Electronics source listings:
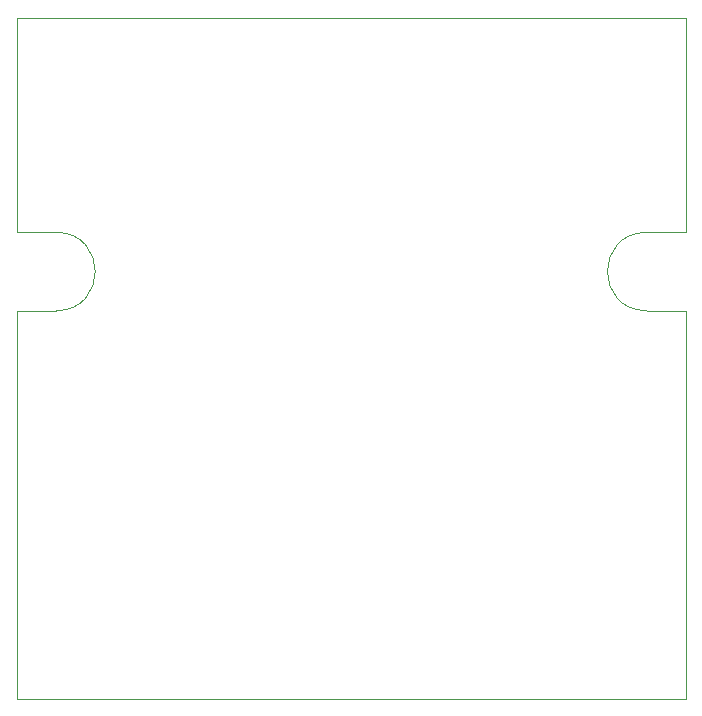
<source format=gko>
G04*
G04 #@! TF.GenerationSoftware,Altium Limited,Altium Designer,25.8.1 (18)*
G04*
G04 Layer_Color=16711935*
%FSLAX44Y44*%
%MOMM*%
G71*
G04*
G04 #@! TF.SameCoordinates,23F0502B-7B20-4CC9-97BB-DA64BA6573D7*
G04*
G04*
G04 #@! TF.FilePolarity,Positive*
G04*
G01*
G75*
%ADD62C,0.0500*%
D62*
X533050Y394800D02*
G03*
X533050Y328500I0J-33150D01*
G01*
X33050D02*
G03*
X33050Y394800I0J33150D01*
G01*
X0Y0D02*
X566100D01*
Y328500D01*
X533050D02*
X566100D01*
X533050Y394800D02*
X566100D01*
Y576600D01*
X0D02*
X566100D01*
X0Y394800D02*
Y576600D01*
Y394800D02*
X33050D01*
X0Y328500D02*
X33050D01*
X0Y0D02*
Y328500D01*
M02*

</source>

#### Action item:
Every entry above needs to be printed again exactly, with its pictures left out.

#### Task solution:
<source format=gko>
G04*
G04 #@! TF.GenerationSoftware,Altium Limited,Altium Designer,25.8.1 (18)*
G04*
G04 Layer_Color=16711935*
%FSLAX44Y44*%
%MOMM*%
G71*
G04*
G04 #@! TF.SameCoordinates,23F0502B-7B20-4CC9-97BB-DA64BA6573D7*
G04*
G04*
G04 #@! TF.FilePolarity,Positive*
G04*
G01*
G75*
%ADD62C,0.0500*%
D62*
X533050Y394800D02*
G03*
X533050Y328500I0J-33150D01*
G01*
X33050D02*
G03*
X33050Y394800I0J33150D01*
G01*
X0Y0D02*
X566100D01*
Y328500D01*
X533050D02*
X566100D01*
X533050Y394800D02*
X566100D01*
Y576600D01*
X0D02*
X566100D01*
X0Y394800D02*
Y576600D01*
Y394800D02*
X33050D01*
X0Y328500D02*
X33050D01*
X0Y0D02*
Y328500D01*
M02*

</source>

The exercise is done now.